/ 5 August 2005

Halls of shame to home of hope

Sarah Simatlane came to Johannesburg in 1978, from Kimberley, hoping for a better life. Instead, she was instantly arrested for violating the Group Areas Act and sent to the notorious Number Four prison in Braamfontein.

Simatlane still shivers every time she steps into the jail, even though she thought she had laid her ghosts to rest. ”When I went into that prison I was a naive young girl; I knew nothing,” she says. ”When I arrived at the jail, I was strip-searched. I had to open my legs while the wardens poked around in my vagina and ass.”

Today, Number Four, otherwise known as the Women’s Jail, forms part of the Prison Exhibitions and Tours on Constitution Hill. It is also the new home of the Commission on Gender Equality (CGE).

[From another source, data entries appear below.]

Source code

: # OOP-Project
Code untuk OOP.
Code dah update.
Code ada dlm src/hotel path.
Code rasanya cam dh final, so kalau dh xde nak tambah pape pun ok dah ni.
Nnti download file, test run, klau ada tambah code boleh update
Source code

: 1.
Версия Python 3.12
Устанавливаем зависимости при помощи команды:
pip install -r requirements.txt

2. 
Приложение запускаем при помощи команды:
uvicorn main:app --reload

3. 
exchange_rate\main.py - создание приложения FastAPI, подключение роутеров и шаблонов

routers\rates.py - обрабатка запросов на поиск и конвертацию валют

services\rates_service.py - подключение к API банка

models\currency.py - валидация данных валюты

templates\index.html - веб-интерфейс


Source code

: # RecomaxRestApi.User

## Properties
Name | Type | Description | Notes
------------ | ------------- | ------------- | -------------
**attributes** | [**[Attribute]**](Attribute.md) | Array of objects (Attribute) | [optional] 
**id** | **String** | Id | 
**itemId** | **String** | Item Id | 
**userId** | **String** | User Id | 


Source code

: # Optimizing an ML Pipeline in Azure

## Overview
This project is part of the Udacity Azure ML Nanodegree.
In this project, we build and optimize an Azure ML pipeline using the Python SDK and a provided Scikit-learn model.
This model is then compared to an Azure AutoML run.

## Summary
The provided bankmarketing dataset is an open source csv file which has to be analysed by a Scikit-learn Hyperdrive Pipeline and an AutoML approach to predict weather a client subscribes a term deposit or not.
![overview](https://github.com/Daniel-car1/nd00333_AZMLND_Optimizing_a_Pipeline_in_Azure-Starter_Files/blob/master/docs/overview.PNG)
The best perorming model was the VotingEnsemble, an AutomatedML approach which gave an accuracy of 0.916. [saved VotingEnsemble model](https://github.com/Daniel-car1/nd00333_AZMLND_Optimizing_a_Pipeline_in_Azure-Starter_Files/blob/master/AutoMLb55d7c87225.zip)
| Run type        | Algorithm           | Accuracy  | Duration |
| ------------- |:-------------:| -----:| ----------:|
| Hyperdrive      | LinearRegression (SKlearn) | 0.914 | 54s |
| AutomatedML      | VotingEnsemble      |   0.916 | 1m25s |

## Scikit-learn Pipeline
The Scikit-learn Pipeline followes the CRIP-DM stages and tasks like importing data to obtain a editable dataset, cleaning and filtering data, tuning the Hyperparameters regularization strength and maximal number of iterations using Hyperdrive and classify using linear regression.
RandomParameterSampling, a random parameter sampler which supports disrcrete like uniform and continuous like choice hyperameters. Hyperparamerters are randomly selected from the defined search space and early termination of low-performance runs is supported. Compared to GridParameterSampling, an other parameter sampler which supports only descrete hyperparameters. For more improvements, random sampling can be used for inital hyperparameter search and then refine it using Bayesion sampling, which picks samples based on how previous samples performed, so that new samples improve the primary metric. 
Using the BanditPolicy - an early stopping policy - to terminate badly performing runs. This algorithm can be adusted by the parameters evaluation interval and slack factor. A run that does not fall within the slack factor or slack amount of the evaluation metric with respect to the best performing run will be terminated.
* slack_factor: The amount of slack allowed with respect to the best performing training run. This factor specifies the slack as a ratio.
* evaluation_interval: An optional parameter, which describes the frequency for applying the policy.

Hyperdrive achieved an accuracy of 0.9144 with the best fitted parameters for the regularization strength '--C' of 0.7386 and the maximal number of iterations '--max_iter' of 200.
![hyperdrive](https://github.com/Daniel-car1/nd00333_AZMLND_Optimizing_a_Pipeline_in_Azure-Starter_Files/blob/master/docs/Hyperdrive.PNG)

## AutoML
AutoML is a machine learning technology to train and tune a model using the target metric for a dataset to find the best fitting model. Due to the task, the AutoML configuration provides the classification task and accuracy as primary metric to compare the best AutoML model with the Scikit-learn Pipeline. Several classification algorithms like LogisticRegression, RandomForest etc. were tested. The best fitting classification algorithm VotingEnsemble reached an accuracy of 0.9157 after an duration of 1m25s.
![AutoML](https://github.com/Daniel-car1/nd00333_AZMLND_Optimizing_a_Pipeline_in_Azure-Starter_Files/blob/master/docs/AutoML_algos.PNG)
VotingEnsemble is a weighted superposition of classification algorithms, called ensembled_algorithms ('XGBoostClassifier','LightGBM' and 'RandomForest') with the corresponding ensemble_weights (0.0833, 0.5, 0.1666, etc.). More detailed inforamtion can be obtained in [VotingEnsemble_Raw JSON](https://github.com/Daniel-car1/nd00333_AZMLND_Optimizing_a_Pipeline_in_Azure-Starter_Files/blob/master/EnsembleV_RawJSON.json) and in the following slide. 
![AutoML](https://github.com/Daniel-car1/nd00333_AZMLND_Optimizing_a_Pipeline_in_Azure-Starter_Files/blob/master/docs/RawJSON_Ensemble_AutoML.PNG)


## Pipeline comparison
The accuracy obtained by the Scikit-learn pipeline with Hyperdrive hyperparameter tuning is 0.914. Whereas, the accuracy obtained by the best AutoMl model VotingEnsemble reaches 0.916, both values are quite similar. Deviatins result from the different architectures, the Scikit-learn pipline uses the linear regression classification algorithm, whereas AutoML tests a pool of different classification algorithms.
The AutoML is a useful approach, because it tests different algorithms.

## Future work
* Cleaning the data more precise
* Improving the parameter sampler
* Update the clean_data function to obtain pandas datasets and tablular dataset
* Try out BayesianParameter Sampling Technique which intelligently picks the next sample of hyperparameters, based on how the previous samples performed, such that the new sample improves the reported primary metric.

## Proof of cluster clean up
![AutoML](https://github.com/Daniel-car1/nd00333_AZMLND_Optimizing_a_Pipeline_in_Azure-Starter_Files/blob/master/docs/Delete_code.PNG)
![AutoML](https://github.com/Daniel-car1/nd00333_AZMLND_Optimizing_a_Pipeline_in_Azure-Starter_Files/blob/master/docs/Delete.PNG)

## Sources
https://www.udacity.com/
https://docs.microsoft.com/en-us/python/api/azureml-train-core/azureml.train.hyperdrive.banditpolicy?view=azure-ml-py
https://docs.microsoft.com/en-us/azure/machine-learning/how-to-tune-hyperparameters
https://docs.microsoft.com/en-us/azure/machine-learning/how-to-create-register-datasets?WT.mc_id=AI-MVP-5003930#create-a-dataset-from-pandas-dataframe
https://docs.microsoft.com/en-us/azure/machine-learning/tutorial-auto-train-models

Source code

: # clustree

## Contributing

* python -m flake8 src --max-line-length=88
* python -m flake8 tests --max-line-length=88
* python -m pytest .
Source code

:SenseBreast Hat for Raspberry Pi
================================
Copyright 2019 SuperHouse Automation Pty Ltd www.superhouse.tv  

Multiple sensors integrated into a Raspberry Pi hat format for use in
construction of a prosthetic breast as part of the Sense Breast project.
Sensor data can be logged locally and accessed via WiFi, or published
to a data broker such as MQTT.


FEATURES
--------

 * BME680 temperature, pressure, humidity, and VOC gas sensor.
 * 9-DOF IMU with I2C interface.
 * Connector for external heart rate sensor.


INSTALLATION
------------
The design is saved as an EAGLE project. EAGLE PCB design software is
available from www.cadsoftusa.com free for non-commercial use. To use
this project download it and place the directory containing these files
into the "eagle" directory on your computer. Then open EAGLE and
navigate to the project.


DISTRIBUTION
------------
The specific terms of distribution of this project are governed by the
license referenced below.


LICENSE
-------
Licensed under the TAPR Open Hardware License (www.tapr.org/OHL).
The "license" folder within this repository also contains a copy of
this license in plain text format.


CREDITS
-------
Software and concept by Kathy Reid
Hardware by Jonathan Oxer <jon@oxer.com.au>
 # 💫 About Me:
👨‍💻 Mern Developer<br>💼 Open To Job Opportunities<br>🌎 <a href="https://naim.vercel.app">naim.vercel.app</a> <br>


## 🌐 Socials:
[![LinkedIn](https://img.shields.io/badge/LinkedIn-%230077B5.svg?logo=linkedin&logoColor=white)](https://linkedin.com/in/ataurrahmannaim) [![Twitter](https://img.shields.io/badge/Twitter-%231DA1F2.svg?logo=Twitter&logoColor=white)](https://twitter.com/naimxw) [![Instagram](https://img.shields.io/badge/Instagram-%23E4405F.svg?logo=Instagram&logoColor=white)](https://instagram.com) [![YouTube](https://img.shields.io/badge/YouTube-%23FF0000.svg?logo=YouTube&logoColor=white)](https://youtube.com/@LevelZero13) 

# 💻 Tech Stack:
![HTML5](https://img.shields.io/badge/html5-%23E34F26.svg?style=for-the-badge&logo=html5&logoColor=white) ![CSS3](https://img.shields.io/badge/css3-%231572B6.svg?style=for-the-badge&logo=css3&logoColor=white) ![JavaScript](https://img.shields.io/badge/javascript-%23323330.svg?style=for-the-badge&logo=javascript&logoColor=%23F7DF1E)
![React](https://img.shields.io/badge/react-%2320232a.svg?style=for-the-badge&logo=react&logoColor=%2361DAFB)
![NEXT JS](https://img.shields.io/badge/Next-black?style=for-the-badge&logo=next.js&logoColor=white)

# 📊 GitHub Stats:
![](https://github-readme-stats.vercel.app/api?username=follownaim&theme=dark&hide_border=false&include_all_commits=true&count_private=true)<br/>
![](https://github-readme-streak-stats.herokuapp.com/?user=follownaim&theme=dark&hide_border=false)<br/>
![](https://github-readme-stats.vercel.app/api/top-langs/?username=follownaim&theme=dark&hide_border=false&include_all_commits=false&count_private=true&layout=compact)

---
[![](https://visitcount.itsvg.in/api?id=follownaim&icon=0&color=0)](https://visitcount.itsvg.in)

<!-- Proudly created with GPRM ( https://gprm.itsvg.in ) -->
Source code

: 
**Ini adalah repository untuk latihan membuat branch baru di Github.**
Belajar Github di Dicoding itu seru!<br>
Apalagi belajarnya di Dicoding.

This week, old prisoners gathered at the prison to celebrate the launch of the commission’s offices and the Women’s Jail museum exhibition.

Built in 1910, the Women’s Jail was in use until 1983, and most inmates were short-term prisoners with sentences of less than three months. It gained its reputation through the detention of activists such as Albertina Sisulu and Fatima Meer, who protested against apartheid.

Joyce Seroke, chairperson of the gender commission and a former inmate of the jail, now works within the very walls where she was once imprisoned. Working in the jail, she says, represents the triumph of the nation over a system that ”once denied people their humanity and dignity”.

”It is ironic that every day, since the CGE moved to Constitution Hill, I walk through the same entrance I walked through on that fateful day in 1976,” she says. ”I proceed past the garden into the same atrium where I was stripped of my name and identity and given a number.”

For Simatlane it was the jail experience that gave her a political conscience. ”I learnt too much in that jail,” she laughs. Simatlane was in prison from 1978 to 1980, an unusually long time for someone who had merely defied the Group Areas Act. ”That is because no one knew I was in prison. I never stood trial, I was just detained — and my family back in Kimberley had no idea what had happened to me.”

Unlike Simatlane, Deborah Matshoba was first arrested for leading the Soweto protests and held for six weeks before being re-detained under the Terrorism Act. After being moved from Pietermaritzburg to Middelburg, she ended up at Number Four.

For Matshoba, the hardships of jail did not even come close to the fear she felt for her family. ”I was scared for my sibling and family, of what the police would do to them,” she remembers. ”I kept imagining what the police would do to my children, because I would not cooperate.”

After facing dire conditions in the other prisons, she arrived at Number Four underfed and with her hair falling out. But, at the women’s prison, Matshoba finally found a camaraderie that helped her out of the abyss she had fallen into emotionally.

”I remember [fellow prisoner] Jubie [Mayet] making an egg mixture and rubbing it on my hair. I drew courage once more when I got to Number Four.”